Now that we’re back and ready to get posting again, we here at Brutalitopia want to fill you in on some of the changes that we’ve made. Obviously we’re still going to be writing about metal and don’t be alarmed, We'll Do It Live Fridays aren’t going anywhere. We’re going to try and incorporate a bit more in the way of video and audio, but we’ll wait until some of that content is prepared and ready to post before telling you about it. We're adapting the site to be more in line with who we are and what we believe about the music we love, and so like a yeti facing dehabitation due to global warming, we're making some changes to ensure the survival of our mythical species. The most striking of these changes is to our music reviews.
The largest, most obvious change is that reviews have now been broken into two categories: Sounds Known and Sounds Unknown. At the most basic level, this split is about making a distinction between albums that we’re looking forward to from bands we love and albums from bands we just sort of stumbled across on the internet somewhere. Obviously you approach an album differently if it’s the latest release from your favorite band than if it’s something that last.fm recommended based on your thumbed up songs, and we want to bring these differences to light in all of our writings.
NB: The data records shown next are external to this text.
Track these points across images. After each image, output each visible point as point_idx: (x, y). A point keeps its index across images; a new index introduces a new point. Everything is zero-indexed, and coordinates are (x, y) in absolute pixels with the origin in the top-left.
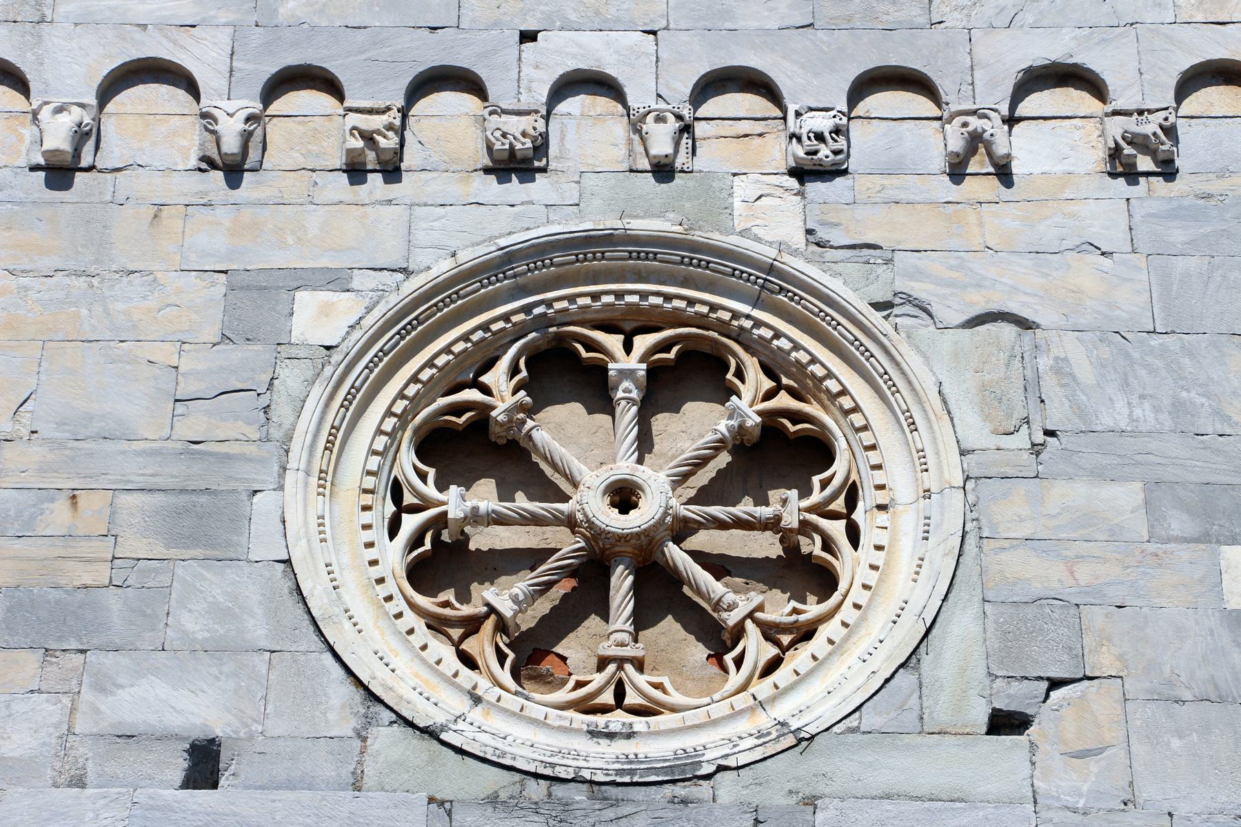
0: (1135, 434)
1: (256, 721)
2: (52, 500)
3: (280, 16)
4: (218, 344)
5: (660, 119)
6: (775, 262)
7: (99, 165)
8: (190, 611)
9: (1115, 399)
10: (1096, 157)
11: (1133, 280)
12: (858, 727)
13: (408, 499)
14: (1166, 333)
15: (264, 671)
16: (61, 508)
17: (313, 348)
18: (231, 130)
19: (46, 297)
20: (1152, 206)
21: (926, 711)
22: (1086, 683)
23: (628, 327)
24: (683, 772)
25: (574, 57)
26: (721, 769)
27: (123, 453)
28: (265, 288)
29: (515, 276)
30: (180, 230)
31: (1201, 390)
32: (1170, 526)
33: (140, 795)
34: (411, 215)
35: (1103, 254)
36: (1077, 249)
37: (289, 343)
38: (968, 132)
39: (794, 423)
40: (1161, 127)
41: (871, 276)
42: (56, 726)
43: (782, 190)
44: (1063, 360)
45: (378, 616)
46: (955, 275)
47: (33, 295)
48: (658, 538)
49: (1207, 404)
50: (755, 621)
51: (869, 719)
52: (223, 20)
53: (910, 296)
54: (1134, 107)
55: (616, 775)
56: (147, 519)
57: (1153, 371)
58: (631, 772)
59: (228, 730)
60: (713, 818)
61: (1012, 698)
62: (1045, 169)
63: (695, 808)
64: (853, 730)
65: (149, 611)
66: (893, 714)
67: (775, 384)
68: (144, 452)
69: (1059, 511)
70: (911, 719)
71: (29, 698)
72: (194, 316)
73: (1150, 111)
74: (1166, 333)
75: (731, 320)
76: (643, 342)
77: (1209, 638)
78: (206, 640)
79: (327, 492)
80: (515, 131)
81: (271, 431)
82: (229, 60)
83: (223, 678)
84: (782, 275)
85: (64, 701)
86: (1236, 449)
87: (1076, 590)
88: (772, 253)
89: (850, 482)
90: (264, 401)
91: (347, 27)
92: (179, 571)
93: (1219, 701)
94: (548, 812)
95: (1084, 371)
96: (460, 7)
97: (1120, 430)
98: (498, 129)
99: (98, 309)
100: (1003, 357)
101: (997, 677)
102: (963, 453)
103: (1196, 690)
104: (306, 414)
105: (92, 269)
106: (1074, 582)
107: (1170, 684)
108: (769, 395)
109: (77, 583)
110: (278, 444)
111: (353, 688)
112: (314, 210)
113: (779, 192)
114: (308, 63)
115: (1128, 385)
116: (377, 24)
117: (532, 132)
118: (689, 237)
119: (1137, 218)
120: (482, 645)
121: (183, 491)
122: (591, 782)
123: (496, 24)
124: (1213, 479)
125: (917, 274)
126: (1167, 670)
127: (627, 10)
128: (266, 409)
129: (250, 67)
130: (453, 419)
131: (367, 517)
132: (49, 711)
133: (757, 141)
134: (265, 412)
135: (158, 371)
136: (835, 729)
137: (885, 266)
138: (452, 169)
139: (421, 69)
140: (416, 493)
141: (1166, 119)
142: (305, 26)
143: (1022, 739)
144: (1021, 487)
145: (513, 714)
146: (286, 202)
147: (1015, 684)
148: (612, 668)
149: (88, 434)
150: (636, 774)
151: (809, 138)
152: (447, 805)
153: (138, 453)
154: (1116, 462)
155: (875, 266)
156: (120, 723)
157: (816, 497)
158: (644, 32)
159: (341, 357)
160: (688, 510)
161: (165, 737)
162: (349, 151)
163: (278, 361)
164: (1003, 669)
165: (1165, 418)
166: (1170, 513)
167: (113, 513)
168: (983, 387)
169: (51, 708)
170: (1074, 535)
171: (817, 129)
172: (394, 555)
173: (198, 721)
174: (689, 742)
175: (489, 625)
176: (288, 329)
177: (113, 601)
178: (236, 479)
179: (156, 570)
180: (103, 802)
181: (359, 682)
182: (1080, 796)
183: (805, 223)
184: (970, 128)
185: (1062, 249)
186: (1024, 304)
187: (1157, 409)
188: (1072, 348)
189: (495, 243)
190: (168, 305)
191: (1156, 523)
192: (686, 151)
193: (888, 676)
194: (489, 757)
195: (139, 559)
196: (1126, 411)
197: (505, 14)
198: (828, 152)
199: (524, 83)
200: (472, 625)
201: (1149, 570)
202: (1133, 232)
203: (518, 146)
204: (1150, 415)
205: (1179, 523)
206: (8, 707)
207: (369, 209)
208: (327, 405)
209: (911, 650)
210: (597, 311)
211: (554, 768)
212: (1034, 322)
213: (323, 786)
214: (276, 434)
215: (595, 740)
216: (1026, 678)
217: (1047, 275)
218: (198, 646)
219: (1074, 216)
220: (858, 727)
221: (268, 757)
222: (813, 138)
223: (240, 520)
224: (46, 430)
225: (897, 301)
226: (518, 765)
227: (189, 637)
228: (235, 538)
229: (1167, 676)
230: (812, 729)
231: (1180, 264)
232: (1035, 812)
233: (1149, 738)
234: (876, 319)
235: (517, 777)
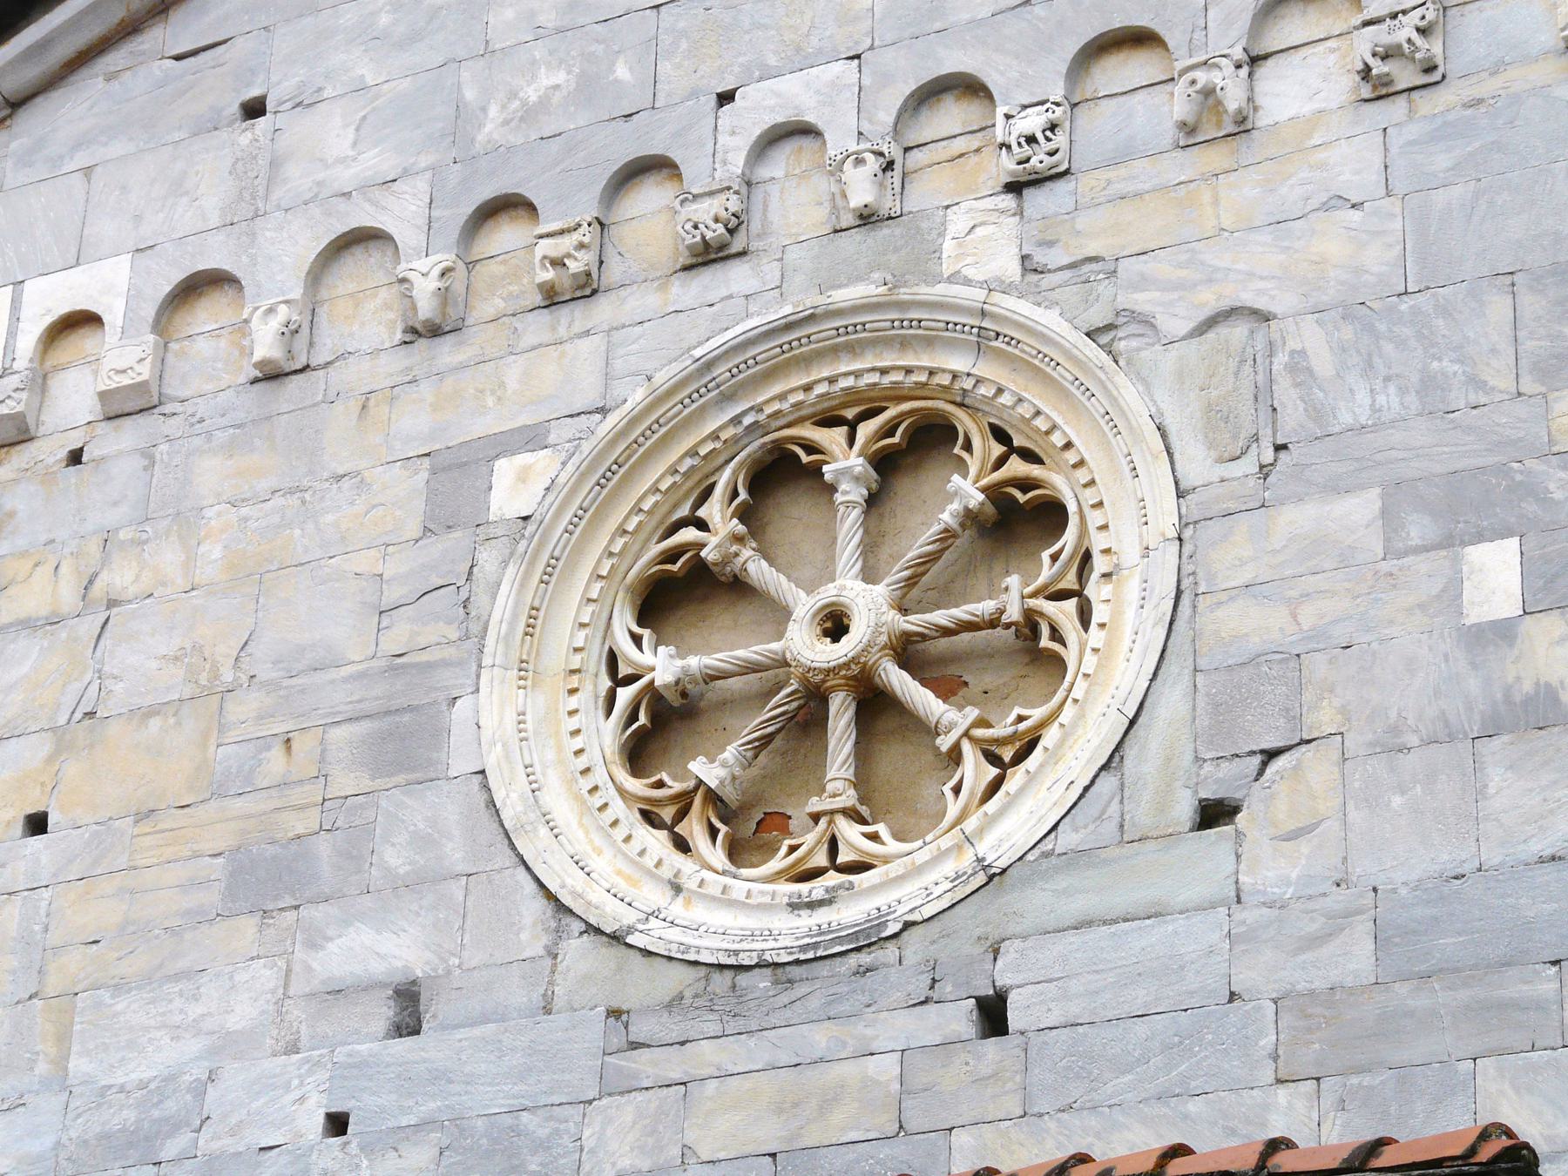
0: (1377, 427)
1: (454, 955)
2: (269, 748)
3: (477, 145)
4: (421, 538)
5: (859, 162)
6: (985, 306)
7: (313, 365)
8: (393, 845)
9: (1355, 388)
10: (1344, 85)
11: (1384, 231)
12: (1053, 850)
13: (623, 670)
14: (1419, 291)
15: (461, 898)
16: (277, 753)
17: (511, 522)
18: (425, 289)
19: (264, 524)
20: (1413, 131)
21: (1127, 817)
22: (1304, 748)
23: (850, 414)
24: (868, 936)
25: (772, 109)
26: (908, 925)
27: (332, 682)
28: (465, 464)
29: (718, 386)
30: (386, 418)
31: (1453, 355)
32: (1409, 535)
33: (341, 1054)
34: (608, 342)
35: (1353, 206)
36: (1325, 207)
37: (487, 522)
38: (1196, 92)
39: (1025, 490)
40: (1418, 30)
41: (1091, 298)
42: (273, 992)
43: (997, 214)
44: (1299, 352)
45: (582, 814)
46: (1183, 273)
47: (252, 525)
48: (870, 663)
49: (1460, 371)
50: (971, 739)
51: (1067, 839)
52: (423, 165)
53: (1134, 312)
54: (1385, 12)
55: (800, 952)
56: (354, 751)
57: (1401, 344)
58: (815, 946)
59: (427, 969)
60: (889, 985)
61: (1217, 783)
62: (1291, 113)
63: (872, 976)
64: (1046, 855)
65: (355, 853)
66: (1092, 827)
67: (1006, 448)
68: (351, 676)
69: (1284, 543)
70: (1110, 828)
71: (249, 966)
72: (398, 513)
73: (1404, 12)
74: (1419, 291)
75: (952, 383)
76: (865, 430)
77: (1443, 665)
78: (407, 873)
79: (529, 683)
80: (706, 217)
81: (470, 626)
82: (427, 211)
83: (423, 913)
84: (995, 317)
85: (280, 964)
86: (1490, 422)
87: (1300, 637)
88: (979, 294)
89: (1083, 550)
90: (464, 594)
91: (542, 138)
92: (383, 803)
93: (1448, 740)
94: (722, 1008)
95: (1323, 362)
96: (655, 82)
97: (1359, 427)
98: (689, 220)
99: (310, 526)
100: (1233, 364)
101: (1205, 761)
102: (1180, 495)
103: (1424, 731)
104: (501, 600)
105: (305, 483)
106: (1296, 627)
107: (1395, 730)
108: (1001, 462)
109: (291, 835)
110: (476, 640)
111: (545, 901)
112: (515, 362)
113: (993, 217)
114: (504, 192)
115: (1371, 366)
116: (572, 127)
117: (723, 214)
118: (894, 297)
119: (1394, 150)
120: (693, 827)
121: (388, 713)
122: (776, 965)
123: (694, 94)
124: (1459, 466)
125: (1143, 283)
126: (1393, 715)
127: (829, 37)
128: (466, 604)
129: (447, 213)
130: (668, 567)
131: (573, 702)
132: (266, 976)
133: (974, 159)
134: (465, 607)
135: (365, 583)
136: (1030, 857)
137: (1107, 281)
138: (651, 278)
139: (616, 168)
140: (630, 662)
141: (1423, 17)
142: (502, 149)
143: (1227, 829)
144: (1243, 523)
145: (714, 899)
146: (486, 358)
147: (1225, 765)
148: (823, 822)
149: (301, 668)
150: (820, 948)
151: (1019, 144)
152: (624, 1017)
153: (346, 680)
154: (1352, 467)
155: (1095, 283)
156: (329, 978)
157: (1046, 573)
158: (848, 58)
159: (535, 527)
160: (908, 622)
161: (368, 987)
162: (541, 286)
163: (477, 546)
164: (1210, 750)
165: (1412, 400)
166: (1410, 518)
167: (323, 751)
168: (1208, 407)
169: (269, 973)
170: (1301, 570)
171: (1028, 132)
172: (607, 735)
173: (399, 964)
174: (881, 901)
175: (698, 801)
176: (486, 506)
177: (323, 847)
178: (436, 689)
179: (362, 807)
180: (306, 1067)
181: (550, 896)
182: (1289, 884)
183: (1021, 250)
184: (1198, 86)
185: (1306, 211)
186: (1260, 292)
187: (1403, 391)
188: (1311, 339)
189: (691, 356)
190: (374, 506)
191: (1393, 535)
192: (892, 192)
193: (1087, 782)
194: (673, 954)
195: (346, 797)
196: (1368, 401)
197: (703, 77)
198: (1042, 156)
199: (719, 157)
200: (683, 803)
201: (1380, 595)
202: (1389, 170)
203: (709, 235)
204: (1395, 401)
205: (1418, 529)
206: (231, 978)
207: (567, 346)
208: (522, 585)
209: (1113, 747)
210: (813, 405)
211: (737, 955)
212: (1269, 313)
213: (515, 1015)
214: (475, 628)
215: (796, 912)
216: (1237, 756)
217: (1288, 248)
218: (400, 882)
219: (1322, 166)
220: (1053, 850)
221: (464, 991)
222: (1024, 143)
223: (439, 734)
224: (266, 673)
225: (1121, 320)
226: (702, 959)
227: (391, 873)
228: (435, 755)
229: (1392, 721)
230: (1002, 863)
231: (1440, 197)
232: (1229, 916)
233: (1367, 800)
234: (1091, 350)
235: (703, 971)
One of the primary reasons for this emphasis on our experiences with the bands is that we’re doing away with the Brutalitometer and scores in general. Instead of trying to differentiate between whether an album is an 80 or an 82, or whether Album X is better all-time than Album Y, we want to instead focus on our enjoyment and perception of the album. In fact, think of our reviews as being more like recommendations, us trying to share music that we find and enjoy with you. If it’s something that we’ve heard of or looked forward to, then it’s a Known Sound. If it’s something new to us that we found somewhere, or a band’s debut album, then it’s an Unknown Sound.
Our hope is that this split, combined with our focus on sharing the music we enjoy instead of grading and attributing an arbitrary, subjective number to every album we listen to, we can foster an atmosphere where the music remains the most important thing. We aren’t experts, we aren’t the be all, end all of opinions on things. We’re just metal fans who want to talk about the music we love with as many people as possible. We still encourage you to comment, and we definitely want you to send music recommendations our way.
More to come real soon, including the first Sounds Known and Unknown Reviews.